Incorporar la temática de la organización y el financiamiento de la atención de la salud a la agenda de política pública argentina ha sido siempre desafiante. Las razones están probablemente en la complejidad del funcionamiento del sistema de salud en el país y en la multiplicidad y diversidad de sectores involucrados en ese sistema, desde gobiernos provinciales hasta el poder legislativo y los sindicatos, desde organizaciones médicas y profesionales hasta organismos internacionales, iglesias y laboratorios farmacéuticos, cada uno de ellos con agendas propias, en apariencia difíciles de conciliar. “Meterse” en la discusión sobre cómo se garantiza un derecho tan preciado como conservar y cuidar la vida, y saber que existen limitaciones presupuestarias para hacerlo, siempre lleva a discusiones complejas y difíciles de encarrilar.
Por otra parte, el debate de política pública no encontró en la temática del cuidado de la salud un objetivo prioritario sino hasta los primeros meses de 2020, con la llegada del COVID-19. Eso podría deberse, en parte, al relativo éxito de los espacios de protección financiera en salud, que hace que los gastos de bolsillo en el cuidado sanitario —cerca del 10% del gasto total en salud— sean percibidos como relativamente menores que en otras latitudes. O quizás la discusión se orientaba en general a las diferencias de calidad —real o percibida— entre el hospital público y la clínica privada, o a casos de dificultad en el acceso a algún tratamiento que generaban reacciones solidarias, más allá del contexto sanitario.
La falta de debate podría responder también a la poca “capacidad de voz” de los sectores más perjudicados con el estado actual del sistema (población de menores recursos, pueblos originarios, minorías sexuales, etc.), y su limitada injerencia en la definición de prioridades y agendas de trabajo sectorial.
Sin embargo, tres argumentos permiten vislumbrar la necesidad creciente de un debate sobre las políticas sanitarias en el futuro próximo. El primero de ellos es el incremento de los costos de operación del sistema, atribuidos a la tecnología y los medicamentos utilizados —nuevos o en proceso de incorporación—, como a la mayor demanda de cuidados de una población con perfiles demográficos y epidemiológicos más complejos. Esto está ocurriendo en la Argentina y en varios países de ingresos medios y medios-altos de la región, con un correlato en la creciente judicialización de la salud.
El segundo argumento es el compromiso institucional que durante los últimos diez años ha garantizado espacios de cobertura a contingentes de población que no se encontraban formalmente incorporados en el pasado, y que requiere abrir el debate sobre cómo generar/reasignar recursos para su eficaz cumplimiento.
El tercer argumento, expuesto de manera brutal por la pandemia, es el desafío de gobernanza de un sistema de salud fragmentado entre tres sectores (público, privado y de seguridad social) con fuertes niveles de autonomía al interior de cada uno de ellos. Tanto la descentralización provincial-municipal en el sistema público como la multiplicidad de obras sociales de diferente tamaño y capacidad de resolución en el sector de los seguros sociales conllevan una enorme necesidad de coordinación.

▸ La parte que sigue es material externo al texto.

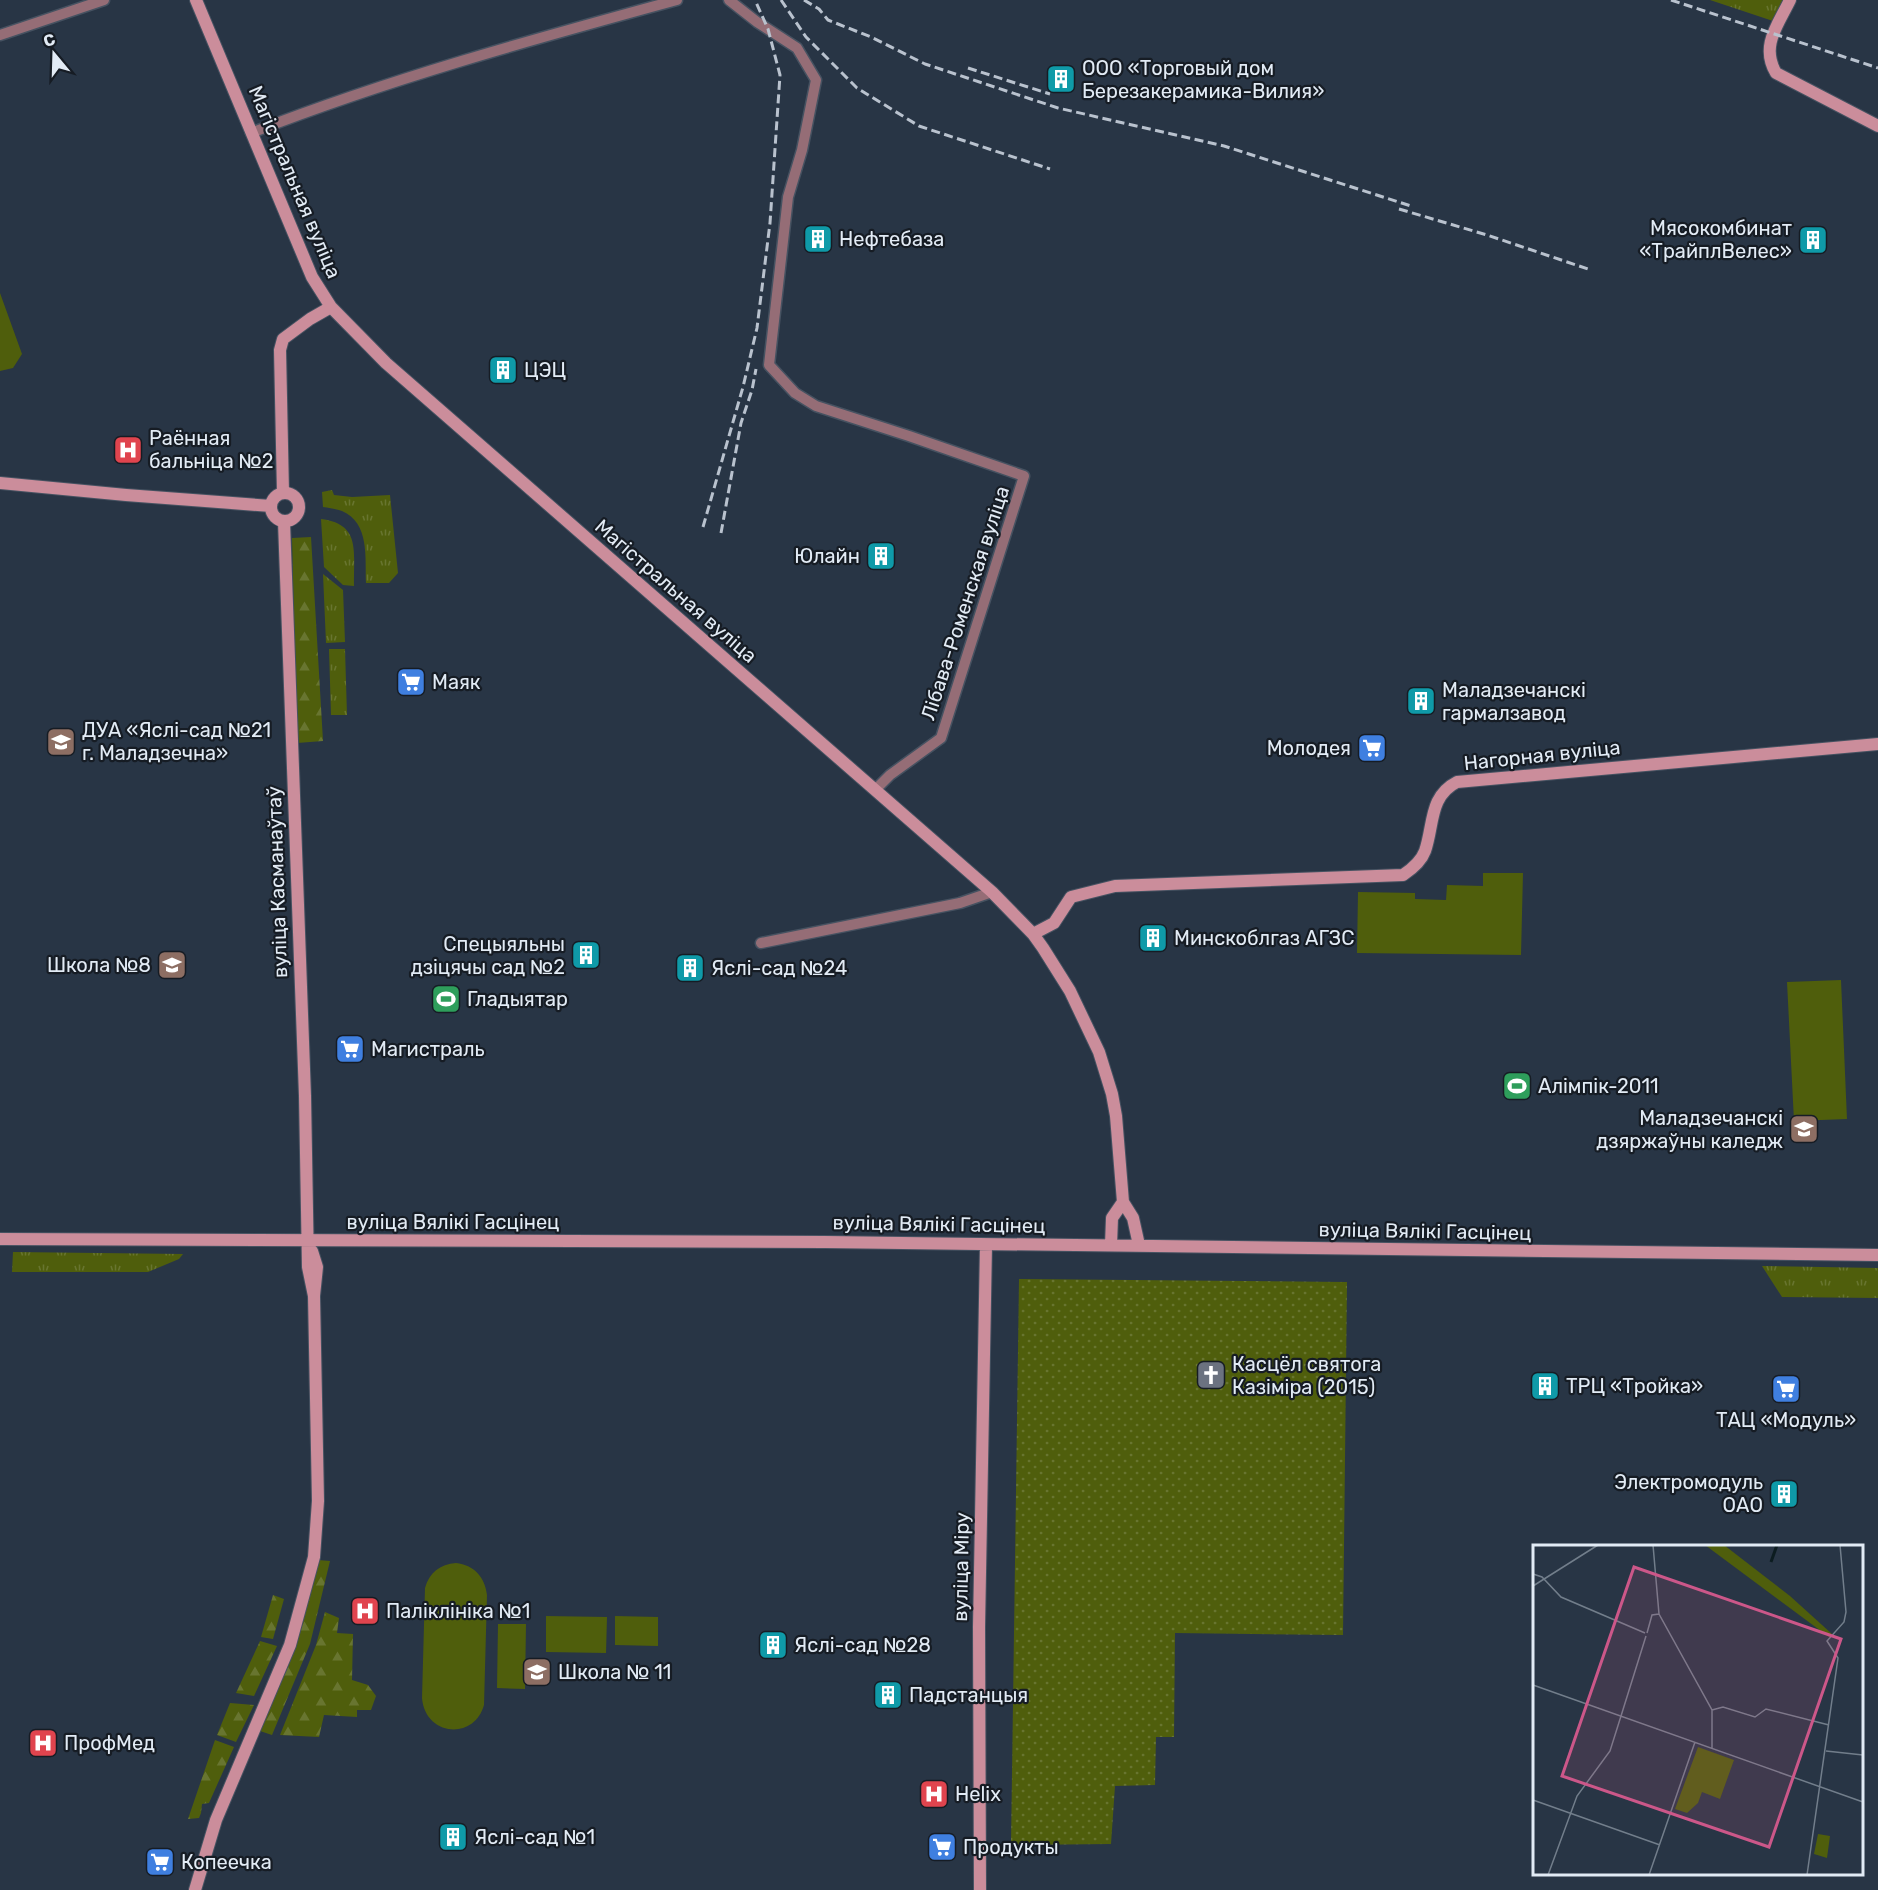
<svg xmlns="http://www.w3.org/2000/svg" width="1878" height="1890" font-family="Rubik,sans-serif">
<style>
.grass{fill:url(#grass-tufts)}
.forest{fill:url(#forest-firs)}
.park{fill:url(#park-dots)}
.garden{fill:#4f5e0c}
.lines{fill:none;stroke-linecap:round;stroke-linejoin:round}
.street-casing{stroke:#465261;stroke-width:13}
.secondary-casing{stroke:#465261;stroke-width:14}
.street{stroke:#956d76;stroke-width:10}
.secondary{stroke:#cb8d9b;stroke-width:12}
.rail{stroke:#b9c2ce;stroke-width:3;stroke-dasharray:9 4.5;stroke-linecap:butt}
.labels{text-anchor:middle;stroke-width:4.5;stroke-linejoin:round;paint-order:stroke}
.poi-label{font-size:20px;fill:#e2ebf5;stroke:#161c24;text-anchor:start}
.street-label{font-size:20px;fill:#e2ebf5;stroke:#161c24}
.inset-river{fill:none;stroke:#0c1c20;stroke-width:3}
.inset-road{fill:none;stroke:#727e8b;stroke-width:1.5}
.view{fill:#cc5789;fill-opacity:0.15;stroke:#cc5789;stroke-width:3}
.inset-edge{fill:none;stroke:#e2ebf5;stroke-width:3}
</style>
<defs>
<pattern id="grass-tufts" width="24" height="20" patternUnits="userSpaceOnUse" patternTransform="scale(1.5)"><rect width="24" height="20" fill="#4f5e0c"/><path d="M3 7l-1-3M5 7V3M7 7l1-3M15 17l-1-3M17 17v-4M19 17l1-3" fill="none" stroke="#687530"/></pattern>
<pattern id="forest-firs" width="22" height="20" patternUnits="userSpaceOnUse" patternTransform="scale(1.5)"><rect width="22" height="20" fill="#4f5e0c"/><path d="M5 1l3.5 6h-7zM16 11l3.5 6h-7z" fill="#687530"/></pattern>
<pattern id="park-dots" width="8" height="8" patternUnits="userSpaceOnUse" patternTransform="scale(1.5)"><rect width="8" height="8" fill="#4f5e0c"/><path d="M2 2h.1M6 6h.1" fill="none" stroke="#687530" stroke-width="1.8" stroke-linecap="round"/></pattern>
</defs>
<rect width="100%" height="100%" fill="#283545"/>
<path class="grass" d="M1710 0H1790L1779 23Z
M332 490 334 495 352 497 390 495 398 573 389 583H366C365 558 370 523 342 511 336 509 329 508 323 507L322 492Z
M321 519C362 524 353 553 354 586L343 585 324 567Z
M323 574 343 590 345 642 326 643Z
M329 649H345L347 715H331Z
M13 1252 183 1254 179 1259 148 1272H12Z
M1762 1266 1878 1268V1298L1782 1297Z"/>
<path class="forest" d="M311 537 323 741 297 743 292 538Z
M318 1560 330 1561 310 1644 272 1735 260 1731Z
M273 1595 284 1599 273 1639 261 1637Z
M325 1612 339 1618 337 1633 353 1634 352 1680 368 1685 376 1696 371 1710H357V1717L324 1715 319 1737 280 1735 316 1645Z
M260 1641 277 1646 254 1696 236 1693Z
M230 1703 254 1705 236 1742 217 1735Z
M215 1740 234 1747 209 1803 202 1804 201 1813 199 1818 188 1819Z"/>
<path class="park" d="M1019 1279 1347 1282 1343 1635 1175 1633 1174 1737H1156L1155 1785 1115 1786 1111 1844 1011 1845Z"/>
<path class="garden" d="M0 293 22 354 13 368 0 371Z
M1483 873H1523L1521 955 1357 953 1358 892 1415 893V899L1446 900 1447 885 1483 886Z
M1841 980 1847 1119 1794 1121 1787 982Z
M456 1563C474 1565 485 1577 487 1595L484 1705C474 1741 425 1736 422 1698L425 1588C429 1573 440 1564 456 1563Z
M546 1616 607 1617 606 1653 546 1652Z
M615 1616 658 1617V1646L615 1645Z
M498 1624H526L525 1689 497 1688Z"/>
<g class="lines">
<g class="street-casing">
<path id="street" d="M729 0 757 22 797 48 816 80 802 150 788 197 769 365 795 393 816 406 909 436 1024 476 941 738 890 775 875 790
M0 35 104 0
M251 133C389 79 534 39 677 0
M761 943 960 903 992 892"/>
</g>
<g class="secondary-casing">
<path id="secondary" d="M196 0 312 277 331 307 386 363 992 892 1033 934 1043 948 1070 991 1099 1052 1112 1094 1116 1116 1123 1202 1133 1218 1139 1245
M1790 0C1778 25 1760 46 1776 73L1878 126
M0 483 126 495 271 506
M271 507a14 14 0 1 1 28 0a14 14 0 1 1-28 0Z
M283 493 280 350 283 339 310 319 331 307
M284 522 305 1096 308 1267 314 1296
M1033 934 1054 923 1071 897 1115 886 1403 875C1412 869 1421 862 1425 851 1434 825 1429 796 1457 782L1878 744
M0 1239 825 1242 1878 1255
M1111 1245 1112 1218 1123 1202
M195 1890 216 1820 290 1645 314 1557 318 1501 314 1296 317 1267 312 1251
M980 1890 979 1627 986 1245"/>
</g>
<use href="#street" class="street"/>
<use href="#secondary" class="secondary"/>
<path class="rail" d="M781 0 806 37 857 88 919 126 1050 169
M804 0 819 9 828 20 871 37 925 64 1058 108 1224 146 1411 206
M1671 0 1878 68
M968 68 1050 94
M1399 209 1487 235 1588 269
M703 527 743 387 757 328 770 223 780 75 768 29 755 0
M721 533 741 423 752 390 756 369"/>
</g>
<defs>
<g id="building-square" transform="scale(1.5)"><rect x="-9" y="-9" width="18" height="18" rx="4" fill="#0f9aa8" stroke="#161c24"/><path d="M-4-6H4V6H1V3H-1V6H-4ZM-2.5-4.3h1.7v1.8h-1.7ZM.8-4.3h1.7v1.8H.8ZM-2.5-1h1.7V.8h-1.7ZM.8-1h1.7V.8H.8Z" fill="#fff"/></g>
<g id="hospital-square" transform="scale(1.5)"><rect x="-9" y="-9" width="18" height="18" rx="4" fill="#e0444e" stroke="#161c24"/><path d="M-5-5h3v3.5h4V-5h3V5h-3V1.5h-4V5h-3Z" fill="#fff"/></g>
<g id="supermarket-square" transform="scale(1.5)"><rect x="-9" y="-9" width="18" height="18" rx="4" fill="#3f7fe0" stroke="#161c24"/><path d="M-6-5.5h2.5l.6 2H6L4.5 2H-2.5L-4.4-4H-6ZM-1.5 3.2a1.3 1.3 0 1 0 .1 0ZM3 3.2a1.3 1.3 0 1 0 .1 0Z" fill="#fff"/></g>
<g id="school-square" transform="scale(1.5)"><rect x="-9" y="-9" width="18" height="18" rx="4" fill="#8d6e63" stroke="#161c24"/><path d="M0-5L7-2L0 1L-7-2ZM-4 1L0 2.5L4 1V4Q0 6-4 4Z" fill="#fff"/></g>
<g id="stadium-square" transform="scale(1.5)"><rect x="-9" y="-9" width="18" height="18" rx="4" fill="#2e9e5b" stroke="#161c24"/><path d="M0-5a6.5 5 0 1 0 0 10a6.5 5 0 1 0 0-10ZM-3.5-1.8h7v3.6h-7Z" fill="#fff"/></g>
<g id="university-square" transform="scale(1.5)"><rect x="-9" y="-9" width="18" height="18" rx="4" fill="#8d6e63" stroke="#161c24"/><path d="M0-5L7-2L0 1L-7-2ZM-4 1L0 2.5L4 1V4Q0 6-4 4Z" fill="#fff"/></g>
<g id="church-square" transform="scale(1.5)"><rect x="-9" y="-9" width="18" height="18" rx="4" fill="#6b7280" stroke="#161c24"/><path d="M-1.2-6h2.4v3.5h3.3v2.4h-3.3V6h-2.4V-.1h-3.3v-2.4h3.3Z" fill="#fff"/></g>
</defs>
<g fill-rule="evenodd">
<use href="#building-square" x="1061" y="79"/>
<use href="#building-square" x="818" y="239"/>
<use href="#building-square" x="1813" y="240"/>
<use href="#building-square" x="503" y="370"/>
<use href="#hospital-square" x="128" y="450"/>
<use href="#building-square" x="881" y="556"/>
<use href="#supermarket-square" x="411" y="682"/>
<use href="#building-square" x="1421" y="701"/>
<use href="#school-square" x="61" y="742"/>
<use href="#supermarket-square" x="1372" y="748"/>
<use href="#building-square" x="1153" y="938"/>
<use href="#building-square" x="586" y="955"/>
<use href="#school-square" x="172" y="965"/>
<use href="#building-square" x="690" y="968"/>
<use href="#stadium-square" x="446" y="999"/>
<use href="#supermarket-square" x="350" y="1049"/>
<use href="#stadium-square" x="1517" y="1086"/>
<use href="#university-square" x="1804" y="1129"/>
<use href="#church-square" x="1211" y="1375"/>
<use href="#building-square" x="1545" y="1386"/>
<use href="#supermarket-square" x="1786" y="1389"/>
<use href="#building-square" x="1784" y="1494"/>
<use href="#hospital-square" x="365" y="1611"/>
<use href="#building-square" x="773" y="1645"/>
<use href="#school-square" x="537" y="1672"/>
<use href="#building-square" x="888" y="1695"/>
<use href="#hospital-square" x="43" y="1743"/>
<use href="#hospital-square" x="934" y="1794"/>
<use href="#building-square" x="453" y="1837"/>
<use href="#supermarket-square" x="942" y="1847"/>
<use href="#supermarket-square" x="160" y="1862"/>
</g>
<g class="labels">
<g class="poi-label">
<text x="1082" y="75">ООО «Торговый дом<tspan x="1082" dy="23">Березакерамика-Вилия»</tspan></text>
<text x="1792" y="235" text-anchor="end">Мясокомбинат<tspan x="1792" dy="23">«ТрайплВелес»</tspan></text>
<text x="839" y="246">Нефтебаза</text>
<text x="524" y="377">ЦЭЦ</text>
<text x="149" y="445">Раённая<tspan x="149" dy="23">бальніца №2</tspan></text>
<text x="860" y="563" text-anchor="end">Юлайн</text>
<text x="432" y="689">Маяк</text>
<text x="1442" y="697">Маладзечанскі<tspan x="1442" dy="23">гармалзавод</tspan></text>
<text x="82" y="737">ДУА «Яслі-сад №21<tspan x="82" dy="23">г. Маладзечна»</tspan></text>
<text x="1351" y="755" text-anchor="end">Молодея</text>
<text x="1174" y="945">Минскоблгаз АГЗС</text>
<text x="565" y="951" text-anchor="end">Спецыяльны<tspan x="565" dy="23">дзіцячы сад №2</tspan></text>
<text x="151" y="972" text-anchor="end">Школа №8</text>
<text x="711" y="975">Яслі-сад №24</text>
<text x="467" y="1006">Гладыятар</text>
<text x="371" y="1056">Магистраль</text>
<text x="1538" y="1093">Алімпік-2011</text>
<text x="1783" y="1125" text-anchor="end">Маладзечанскі<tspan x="1783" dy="23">дзяржаўны каледж</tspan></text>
<text x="1232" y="1371">Касцёл святога<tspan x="1232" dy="23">Казіміра (2015)</tspan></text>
<text x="1566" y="1393">ТРЦ «Тройка»</text>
<text x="1786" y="1427" text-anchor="middle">ТАЦ «Модуль»</text>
<text x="1763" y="1489" text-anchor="end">Электромодуль<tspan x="1763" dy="23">ОАО</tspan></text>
<text x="386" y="1618">Паліклініка №1</text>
<text x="794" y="1652">Яслі-сад №28</text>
<text x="558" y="1679">Школа № 11</text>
<text x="909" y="1702">Падстанцыя</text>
<text x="64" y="1750">ПрофМед</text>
<text x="955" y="1801">Helix</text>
<text x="474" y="1844">Яслі-сад №1</text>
<text x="963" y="1854">Продукты</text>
<text x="181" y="1869">Копеечка</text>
</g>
<g class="street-label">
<text transform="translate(295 182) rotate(67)" y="7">Магістральная вуліца</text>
<text transform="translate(676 591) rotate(41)" y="7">Магістральная вуліца</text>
<text transform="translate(965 603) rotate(-72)" y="7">Лібава-Роменская вуліца</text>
<text transform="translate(1542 755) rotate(-6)" y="7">Нагорная вуліца</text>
<text transform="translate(277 882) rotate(-92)" y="7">вуліца Касманаўтаў</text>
<text x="453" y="1229">вуліца Вялікі Гасцінец</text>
<text transform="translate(939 1224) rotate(1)" y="7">вуліца Вялікі Гасцінец</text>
<text transform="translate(1425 1231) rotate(1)" y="7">вуліца Вялікі Гасцінец</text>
<text transform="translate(961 1567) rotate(-89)" y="7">вуліца Міру</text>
</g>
</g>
<g transform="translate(1533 1545)">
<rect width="330" height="330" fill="#283545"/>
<path d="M172 0H191L257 51 299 89 296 92Z" fill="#4f5e0c"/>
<path d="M165 202 201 215 187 254 169 247 165 258 154 268 142 264ZM285 289 297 291 294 313 281 309Z" fill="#4f5e0c"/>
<path class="inset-river" d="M238 17 244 0"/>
<path class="inset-road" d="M120 0 126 69 179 165V203M0 29 9 32 28 52 112 88M0 41 65 0M114 88 119 70 126 69M0 140 330 257M179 165 190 162 222 172 233 164 296 180M88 171 113 91M293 206 330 210M0 255 127 300M15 330 44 251 77 206 88 171M116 330 162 197M274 330 305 113 294 96 311 77 313 67 307 0"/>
<path class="view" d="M101 22 308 94 236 302 29 231Z"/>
<rect width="330" height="330" class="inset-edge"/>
</g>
<g transform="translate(54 54) rotate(341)" stroke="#161c24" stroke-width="4.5" paint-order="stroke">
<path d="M0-4.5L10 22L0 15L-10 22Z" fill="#e2ebf5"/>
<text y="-9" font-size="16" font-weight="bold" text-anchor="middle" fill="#e2ebf5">С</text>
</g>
</svg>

Su ausencia tiene costosas implicancias en términos de eficiencia en el uso de recursos, y ataca los principios básicos de equidad en el acceso a la salud.
Más allá de que existe una clara correlación entre la inversión sanitaria y el mantenimiento de la salud, la reducción de la enfermedad y el sostenimiento de un modelo de cuidado eficaz, equitativo y de calidad se enfrenta con realidades que superan la posibilidad de actuación del sistema de salud. Los niveles de ingreso y su distribución, la formalidad en el empleo, las brechas educativas, el acceso a agua limpia y vivienda digna, entre varios otros determinantes sociales, afectan a los resultados de salud tanto o más que el propio sistema.
Con la pandemia de COVID-19, la emergencia nuevamente superó a la planificación y a los procesos de construcción de consensos para una reforma sanitaria, y quedó al desnudo la necesidad de debatir la capacidad de contención de nuestro sistema sanitario. La coyuntura puede convertirse en una ventana de oportunidad para repensar el modelo de atención actual, como también una excusa para analizar de manera crítica los mecanismos existentes de protección financiera ofrecidos a la población frente a la ocurrencia de una enfermedad.